This lovely Pastel work is directly taken from the Jean Baptiste Greuze’s repertoire.
The original work is an oil painting, attributed to Jean Baptiste Greuze and can be found at the Royal Collection Trust in England.
Titled ‘A Young Girl’ it was gifted to Queen Victoria in 1840.
Several versions can be found in the Cognacq JayMuseum, as well as in Narbonne.
In our edition of this portrait the pastel used reproduce the sensitivity of the young woman to perfection.
The skin is near translucent and her gaze is full of longing yet soft. The roundness of her cheeks attest to her very young age, yet her clothes are those of a young woman. It is a study in nostalgia and youth.
Jean-Baptiste Greuze (1725-1805) enjoyed early success at the Salon of 1855 with his painting A Father Reading the Bible to his Children (Louvre, Paris), and subsequently his sentimental genre scenes earned him huge acclaim.

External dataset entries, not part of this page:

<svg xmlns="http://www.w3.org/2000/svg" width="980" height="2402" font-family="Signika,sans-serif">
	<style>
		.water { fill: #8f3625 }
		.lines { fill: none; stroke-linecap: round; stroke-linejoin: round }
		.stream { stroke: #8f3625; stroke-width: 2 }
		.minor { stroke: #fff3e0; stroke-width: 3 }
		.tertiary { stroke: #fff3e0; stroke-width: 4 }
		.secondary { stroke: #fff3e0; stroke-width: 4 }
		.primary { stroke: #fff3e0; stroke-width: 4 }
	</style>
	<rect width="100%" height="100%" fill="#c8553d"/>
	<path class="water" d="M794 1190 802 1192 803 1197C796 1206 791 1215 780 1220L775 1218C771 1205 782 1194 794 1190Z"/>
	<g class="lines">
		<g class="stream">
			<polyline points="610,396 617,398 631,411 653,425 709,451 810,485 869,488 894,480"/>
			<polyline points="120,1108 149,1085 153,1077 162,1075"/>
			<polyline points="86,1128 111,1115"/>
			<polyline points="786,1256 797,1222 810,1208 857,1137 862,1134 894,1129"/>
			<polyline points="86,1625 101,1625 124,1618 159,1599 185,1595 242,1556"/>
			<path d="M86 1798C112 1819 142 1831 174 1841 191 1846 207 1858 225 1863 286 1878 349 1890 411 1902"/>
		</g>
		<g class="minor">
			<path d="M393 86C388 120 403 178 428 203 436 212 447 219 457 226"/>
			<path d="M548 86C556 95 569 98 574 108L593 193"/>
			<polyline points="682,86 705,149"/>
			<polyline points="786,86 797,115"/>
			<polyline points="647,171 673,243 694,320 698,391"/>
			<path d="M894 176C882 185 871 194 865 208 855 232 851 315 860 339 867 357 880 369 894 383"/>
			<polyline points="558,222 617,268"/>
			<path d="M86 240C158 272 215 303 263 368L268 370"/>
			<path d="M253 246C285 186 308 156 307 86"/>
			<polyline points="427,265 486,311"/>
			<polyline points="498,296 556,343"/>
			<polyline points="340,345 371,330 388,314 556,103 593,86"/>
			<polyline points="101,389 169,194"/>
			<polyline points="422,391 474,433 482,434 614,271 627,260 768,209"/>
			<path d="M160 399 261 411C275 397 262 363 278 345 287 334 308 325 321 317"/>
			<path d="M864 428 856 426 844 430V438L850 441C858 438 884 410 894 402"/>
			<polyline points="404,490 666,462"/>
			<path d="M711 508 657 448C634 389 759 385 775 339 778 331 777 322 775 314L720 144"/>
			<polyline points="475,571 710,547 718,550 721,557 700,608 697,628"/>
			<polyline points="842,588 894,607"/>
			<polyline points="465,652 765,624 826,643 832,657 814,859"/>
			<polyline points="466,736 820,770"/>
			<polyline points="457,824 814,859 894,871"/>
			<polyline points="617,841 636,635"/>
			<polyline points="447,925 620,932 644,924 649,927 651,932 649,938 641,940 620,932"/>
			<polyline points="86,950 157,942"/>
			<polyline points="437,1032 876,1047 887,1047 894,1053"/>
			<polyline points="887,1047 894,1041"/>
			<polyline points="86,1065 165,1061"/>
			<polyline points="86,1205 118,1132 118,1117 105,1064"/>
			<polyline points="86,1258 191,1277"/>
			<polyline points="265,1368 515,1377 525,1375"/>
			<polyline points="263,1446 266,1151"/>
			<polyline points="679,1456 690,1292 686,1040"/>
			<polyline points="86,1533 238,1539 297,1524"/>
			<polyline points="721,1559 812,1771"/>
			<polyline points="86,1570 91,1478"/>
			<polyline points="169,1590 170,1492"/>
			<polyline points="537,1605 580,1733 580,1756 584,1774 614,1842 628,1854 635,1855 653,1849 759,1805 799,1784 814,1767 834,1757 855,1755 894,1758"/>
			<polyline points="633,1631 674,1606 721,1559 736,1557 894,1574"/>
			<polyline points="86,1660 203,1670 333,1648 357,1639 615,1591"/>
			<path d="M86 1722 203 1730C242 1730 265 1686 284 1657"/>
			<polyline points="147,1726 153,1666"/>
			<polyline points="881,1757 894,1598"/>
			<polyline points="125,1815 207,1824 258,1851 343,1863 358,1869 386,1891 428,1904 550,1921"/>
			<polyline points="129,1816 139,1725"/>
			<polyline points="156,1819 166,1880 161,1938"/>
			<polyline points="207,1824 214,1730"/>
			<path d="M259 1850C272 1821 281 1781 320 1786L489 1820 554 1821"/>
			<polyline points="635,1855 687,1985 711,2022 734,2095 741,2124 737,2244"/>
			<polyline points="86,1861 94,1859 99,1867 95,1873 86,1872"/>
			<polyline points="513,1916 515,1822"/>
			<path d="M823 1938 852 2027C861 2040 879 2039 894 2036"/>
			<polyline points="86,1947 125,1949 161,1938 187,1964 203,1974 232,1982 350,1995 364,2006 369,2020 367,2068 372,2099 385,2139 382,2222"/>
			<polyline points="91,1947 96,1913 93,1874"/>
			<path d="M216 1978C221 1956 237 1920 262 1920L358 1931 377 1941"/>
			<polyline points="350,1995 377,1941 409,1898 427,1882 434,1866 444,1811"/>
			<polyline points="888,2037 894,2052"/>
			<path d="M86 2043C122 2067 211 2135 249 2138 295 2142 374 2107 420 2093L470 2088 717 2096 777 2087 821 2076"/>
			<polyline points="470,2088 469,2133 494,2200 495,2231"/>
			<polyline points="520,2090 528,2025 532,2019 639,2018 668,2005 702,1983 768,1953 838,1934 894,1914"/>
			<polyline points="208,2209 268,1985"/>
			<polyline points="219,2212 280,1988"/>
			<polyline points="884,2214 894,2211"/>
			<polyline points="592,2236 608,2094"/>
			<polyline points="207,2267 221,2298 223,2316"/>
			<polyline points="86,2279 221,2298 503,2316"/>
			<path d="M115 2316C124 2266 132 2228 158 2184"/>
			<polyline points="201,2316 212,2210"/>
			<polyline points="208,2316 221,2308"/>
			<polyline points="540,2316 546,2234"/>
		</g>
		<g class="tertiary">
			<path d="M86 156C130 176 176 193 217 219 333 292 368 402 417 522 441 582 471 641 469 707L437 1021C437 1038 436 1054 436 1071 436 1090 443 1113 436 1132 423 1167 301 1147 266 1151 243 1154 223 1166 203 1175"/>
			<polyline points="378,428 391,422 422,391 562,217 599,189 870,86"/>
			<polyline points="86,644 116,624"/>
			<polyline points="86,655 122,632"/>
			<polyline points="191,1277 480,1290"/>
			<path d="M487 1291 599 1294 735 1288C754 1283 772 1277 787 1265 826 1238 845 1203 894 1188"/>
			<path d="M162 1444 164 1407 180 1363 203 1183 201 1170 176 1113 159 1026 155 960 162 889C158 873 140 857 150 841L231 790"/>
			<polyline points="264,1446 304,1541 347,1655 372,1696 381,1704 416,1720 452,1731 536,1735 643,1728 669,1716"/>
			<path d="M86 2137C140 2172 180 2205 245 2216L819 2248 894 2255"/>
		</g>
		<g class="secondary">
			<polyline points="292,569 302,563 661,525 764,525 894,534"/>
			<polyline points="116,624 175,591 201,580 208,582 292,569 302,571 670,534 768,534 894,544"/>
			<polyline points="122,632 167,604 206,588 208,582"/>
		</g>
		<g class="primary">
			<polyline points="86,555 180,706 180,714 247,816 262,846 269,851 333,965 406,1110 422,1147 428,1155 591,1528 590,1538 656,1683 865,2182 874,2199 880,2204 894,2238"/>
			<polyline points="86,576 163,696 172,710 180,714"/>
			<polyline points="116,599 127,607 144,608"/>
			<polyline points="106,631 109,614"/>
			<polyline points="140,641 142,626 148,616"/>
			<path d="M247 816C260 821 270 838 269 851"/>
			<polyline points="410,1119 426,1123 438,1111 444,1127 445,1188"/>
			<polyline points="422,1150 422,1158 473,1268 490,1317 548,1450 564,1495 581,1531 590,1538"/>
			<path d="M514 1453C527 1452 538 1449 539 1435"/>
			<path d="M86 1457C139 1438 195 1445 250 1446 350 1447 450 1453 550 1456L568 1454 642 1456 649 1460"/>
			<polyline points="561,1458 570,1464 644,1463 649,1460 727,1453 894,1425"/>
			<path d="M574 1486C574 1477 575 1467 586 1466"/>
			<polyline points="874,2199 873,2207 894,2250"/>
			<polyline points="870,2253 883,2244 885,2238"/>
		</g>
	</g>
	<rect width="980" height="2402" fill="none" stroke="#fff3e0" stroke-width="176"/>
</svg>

Greuze specialised in painting popular scenes from daily life, rich in detail and moralising or sentimental in content. He invented new subjects and had engravings made after his paintings which ensured a wide audience for his work. When he first exhibited at the Paris Salon his paintings were greatly admired, but he was disappointed to qualify for entrance to the French Academy only as a genre rather than as a history painter. He was born in Tournus and studied in Lyon before moving to Paris. Greuze spent two years in Italy and was inspired by the emotional character of Guido Reni’s paintings.
In portraiture, which Greuze would have been obliged to pursue for financial reasons, his achievements are underestimated. Not only was he skilled at the polish and detail that important clients such as the Comte d’Angiviller required, he was also aware of the demands of fashion, and he was cognizant of character and could be a convincing naturalist, drawing attention to the spark of an individual personality. Greuze was an advocate for, and an exceptional exponent of, a particular genre that is an offshoot of portraiture, the so-called expressive head. These studies, painted and drawn, looked back to work by the Académie’s founder Charles Le Brun, but at the same time reflected the curiosity about emotional and intellectual development in children that was current in Greuze’s time and, more generally, expressed an inclination toward the open expression of sentiment (not sentimentality) that was so prevalent. Admired in the nineteenth century and disparaged or overlooked in the twentieth, many of the studies of emotional states are exceptional works of art.
His paintings and drawings and can be found at the National Gallery, but also at the Metropolitan Museum and of course at The Louvre Museum.
Our piece is done in Pastel in a lovely manner.